A) Send you a “donation” from my US gov financed sock account of a terrorist org, or

B) Convince (trick) you into donating, such as pretending to be a poor, poor orphan dying from AIDs in Africa, or something (you know, usual charity scams all the gullible NPCs fall for)

Once that’s done, ‘evidence, mi’lord, that the person has financial ties to a terrorist organisation’ become public knowledge, and suddenly you can be convicted. Why?

One of the biggest hurdles to the secretive surveillance state prosecuting dissenters is practically all of their illegal acquired “evidence” is inadmissible under various warrant protections, and also when the NSA, FBI etc don’t want to reveal their insidious means of collection publicly, they often withdraw their so-called “evidence”.

By making transaction data public, they bypass the warrants required. Bitcoin is a “privacy trap”, it pretends to be pro-privacy, but then airs all your monetary laundry publicly for everybody to see.

If the gov then wants to work out who your associates are… it’s a really small step.

They want a Digital ID.

What better than one unique wallet ID per person tracking everything they buy and sell?

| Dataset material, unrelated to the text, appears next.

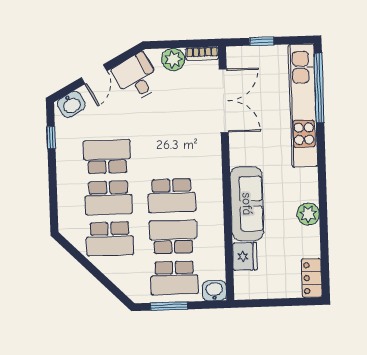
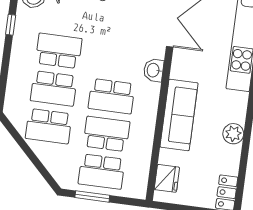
fridge: (245, 256) -> (167, 178), moved
washbasin: (214, 291) -> (154, 70), moved, turned -90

They could tax you 100% of your earnings.

Unmask your associates.

All they have to do is bridge the gap between Wallet ID and personal ID. And guess what? US gov wants digital online ID to become mandatory because “muh child safety”. Digital wallets have never been so obvious.

Confiscating physical assets is hard work. Paperwork, lawyers, bailiffs, disgruntled employess and tenants, appeal courts. Showing up at your door to order you to give up your Bitcoin wallet keys is easy, whether for crooks or the government. There’s never been a less secure way to store one’s wealth.